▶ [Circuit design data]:
+++++
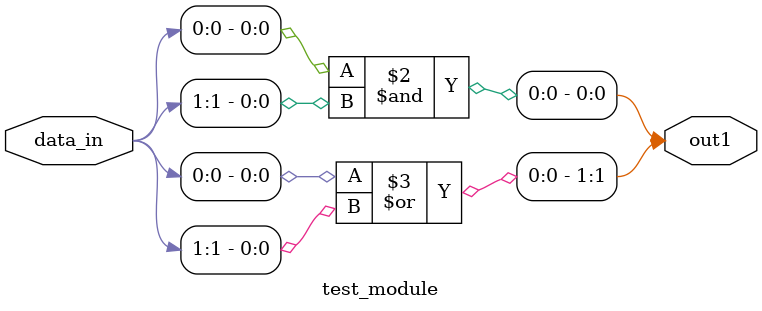
<source format=sv>
module test_module (
	input logic [1:0] data_in,
	output logic [1:0] out1
);

	logic direct_wire;

	assign direct_wire = data_in[0] ^ data_in[1];
	assign out1 = {data_in[0] | data_in[1], data_in[0] & data_in[1]};

endmodule



</source>
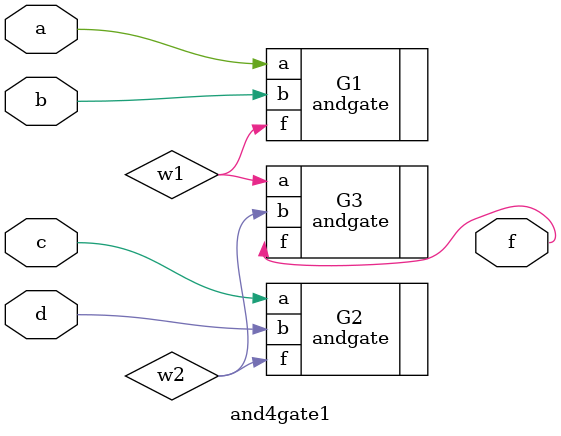
<source format=sv>
`timescale 1ns / 1ps


module and4gate1(
input logic a,
input logic b,
input logic c,
input logic d,
output logic f
);
logic w1, w2;
andgate G1( .f(w1) , .a(a) , .b(b) );
andgate G2( .f(w2) , .a(c) , .b (d) );
andgate G3( .f(f) , .a(w1) , .b (w2) );
endmodule

</source>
+++++
▶ [Work item]:
With images excluded, write the records above out again exactly.

▶ [Your response]:
<source format=sv>
module test_module (
	input logic [1:0] data_in,
	output logic [1:0] out1
);

	logic direct_wire;

	assign direct_wire = data_in[0] ^ data_in[1];
	assign out1 = {data_in[0] | data_in[1], data_in[0] & data_in[1]};

endmodule



</source>
<source format=sv>
`timescale 1ns / 1ps


module and4gate1(
input logic a,
input logic b,
input logic c,
input logic d,
output logic f
);
logic w1, w2;
andgate G1( .f(w1) , .a(a) , .b(b) );
andgate G2( .f(w2) , .a(c) , .b (d) );
andgate G3( .f(f) , .a(w1) , .b (w2) );
endmodule

</source>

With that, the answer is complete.